Number of lines with the string "pinky" in the entries below: report it, and nothing besides.

[Opening Material provided section]

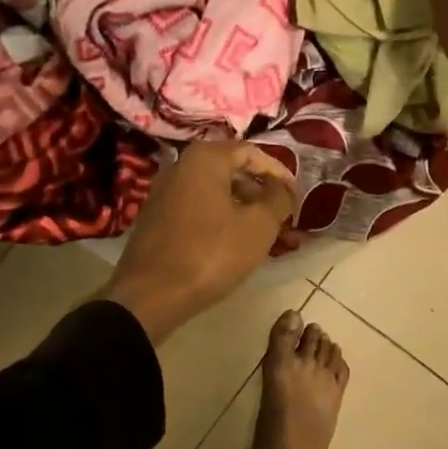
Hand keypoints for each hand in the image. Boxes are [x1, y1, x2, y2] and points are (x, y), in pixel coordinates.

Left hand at [100, 141, 294, 342]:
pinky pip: (199, 210)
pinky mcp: (157, 218)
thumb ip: (278, 199)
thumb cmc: (211, 253)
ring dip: (244, 210)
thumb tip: (283, 188)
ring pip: (216, 194)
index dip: (279, 173)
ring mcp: (165, 193)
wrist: (151, 295)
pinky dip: (222, 220)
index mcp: (205, 158)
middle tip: (283, 217)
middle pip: (232, 172)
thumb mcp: (258, 226)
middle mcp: (181, 166)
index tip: (296, 197)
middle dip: (261, 194)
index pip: (251, 153)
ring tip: (267, 236)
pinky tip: (236, 244)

[Closing Material provided section]

## Solved exercise
4